Essentially, Spike fills a niche role as a low-cost weapon that
can hit “soft” targets. Armor-less objects constitute
80 percent of all targets on the battlefield, said Felix. Of the
remaining 20 percent, a large number are armored personnel carriers,
which have much less armor than tanks.
“We designed Spike to hit lower-end targets, with little
or no armor, so you can save the high-end weapons” for the
so-called “high-value” targets, he said.
Compared to other small arms, the advantage of Spike is its range
of about 2 miles, Felix explained. Grenade launchers generally have
a range of 150 yards. Assault rifles have a range of 400 yards.
A .50 caliber machine gun has a range of close to 1,200 yards. “To
hit them [the enemy] with unguided systems, you have to get too
close,” he said. “We would like to stay outside their
line of fire.”
Even though there are no formal plans to test Spike on an unmanned
air vehicle (UAV), Felix sees it as a natural fit, given that the
Spike launcher has a TV set with a communications link. “The
UAV already has a communications link and a command link, so we
could clip the missile on, use the existing electronics and arm
the UAV.” The platform would have to be a small, slow-flying
tactical UAV, operating from an altitude of about 3,000 feet. “For
our missile, it’s actually easier to be flying than to be
launched from a stationary launcher,” Felix said.
China Lake engineers are not as worried about the missile’s
functionality as they are about meeting a cost goal of $4,000 per
missile. “A general officer told me that Spike is a great
idea if we can meet the $4,000 cost goal,” Felix said. “If
it ends up costing $40,000, it is a terrible idea.”
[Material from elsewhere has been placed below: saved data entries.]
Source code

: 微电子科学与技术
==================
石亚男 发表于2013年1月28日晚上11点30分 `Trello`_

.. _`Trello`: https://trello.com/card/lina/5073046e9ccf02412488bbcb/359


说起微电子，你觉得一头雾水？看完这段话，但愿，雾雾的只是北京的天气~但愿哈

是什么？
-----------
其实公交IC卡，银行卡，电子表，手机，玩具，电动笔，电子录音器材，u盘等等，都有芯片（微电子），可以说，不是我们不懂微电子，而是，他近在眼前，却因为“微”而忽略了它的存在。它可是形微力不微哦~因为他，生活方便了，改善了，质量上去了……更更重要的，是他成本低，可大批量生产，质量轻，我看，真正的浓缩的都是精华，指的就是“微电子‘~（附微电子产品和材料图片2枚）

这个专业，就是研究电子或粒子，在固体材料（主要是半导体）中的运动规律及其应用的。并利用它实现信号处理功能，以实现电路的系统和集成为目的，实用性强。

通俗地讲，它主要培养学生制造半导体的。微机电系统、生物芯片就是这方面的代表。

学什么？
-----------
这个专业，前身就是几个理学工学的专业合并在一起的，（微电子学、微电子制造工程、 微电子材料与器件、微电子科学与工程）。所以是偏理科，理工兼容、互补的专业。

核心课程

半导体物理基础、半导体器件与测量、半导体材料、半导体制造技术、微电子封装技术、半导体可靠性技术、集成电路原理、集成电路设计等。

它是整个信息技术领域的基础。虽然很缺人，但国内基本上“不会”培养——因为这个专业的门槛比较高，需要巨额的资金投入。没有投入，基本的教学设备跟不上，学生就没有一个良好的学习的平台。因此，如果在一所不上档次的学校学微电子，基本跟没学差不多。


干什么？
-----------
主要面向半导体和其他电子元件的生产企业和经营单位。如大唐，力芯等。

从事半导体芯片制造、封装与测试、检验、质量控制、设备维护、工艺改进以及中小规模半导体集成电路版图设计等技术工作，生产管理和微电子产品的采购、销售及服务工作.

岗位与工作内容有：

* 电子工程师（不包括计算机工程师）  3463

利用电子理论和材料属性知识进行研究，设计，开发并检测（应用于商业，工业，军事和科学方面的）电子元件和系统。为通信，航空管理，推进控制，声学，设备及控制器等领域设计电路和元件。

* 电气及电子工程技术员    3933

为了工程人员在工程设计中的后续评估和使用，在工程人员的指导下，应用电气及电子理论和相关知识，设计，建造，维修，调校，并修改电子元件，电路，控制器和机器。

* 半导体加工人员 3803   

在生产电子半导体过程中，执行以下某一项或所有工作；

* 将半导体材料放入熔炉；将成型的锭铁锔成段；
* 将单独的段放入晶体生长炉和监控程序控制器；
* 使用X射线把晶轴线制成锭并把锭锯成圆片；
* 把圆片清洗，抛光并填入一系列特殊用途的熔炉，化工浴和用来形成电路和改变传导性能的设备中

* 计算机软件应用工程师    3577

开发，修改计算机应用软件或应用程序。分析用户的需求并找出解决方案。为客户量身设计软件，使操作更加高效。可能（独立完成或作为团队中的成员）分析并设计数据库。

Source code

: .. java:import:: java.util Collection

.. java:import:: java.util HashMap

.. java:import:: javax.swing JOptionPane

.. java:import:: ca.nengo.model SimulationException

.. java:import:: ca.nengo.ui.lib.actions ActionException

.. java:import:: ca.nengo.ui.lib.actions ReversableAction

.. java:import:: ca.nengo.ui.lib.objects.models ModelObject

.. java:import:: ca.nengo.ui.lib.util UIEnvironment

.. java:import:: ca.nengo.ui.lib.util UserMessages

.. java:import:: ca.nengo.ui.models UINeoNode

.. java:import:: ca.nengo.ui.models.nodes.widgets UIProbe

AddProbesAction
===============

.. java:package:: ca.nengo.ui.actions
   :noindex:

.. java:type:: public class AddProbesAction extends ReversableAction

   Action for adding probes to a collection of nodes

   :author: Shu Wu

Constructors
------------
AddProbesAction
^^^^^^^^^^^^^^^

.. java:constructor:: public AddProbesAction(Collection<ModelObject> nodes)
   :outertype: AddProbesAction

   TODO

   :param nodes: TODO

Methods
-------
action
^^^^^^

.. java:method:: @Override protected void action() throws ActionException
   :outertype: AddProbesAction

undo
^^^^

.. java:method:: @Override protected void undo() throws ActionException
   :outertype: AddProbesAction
Felix estimated that the components alone run about $1,500. Using
standard Pentagon cost accounting formulas, he pegged the cost of
each missile at $4,000.
Eventually, said Felix, there could be a competition for companies
to bid for a production contract. “We get calls [from industry]
on a weekly basis,” he said. “Some people want to build
the missile, but more people call wanting to interface it to their
‘widget of the day.’”
The Navy and the Coast Guard, meanwhile, have shown interest in
Spike as a ship self-defense weapon.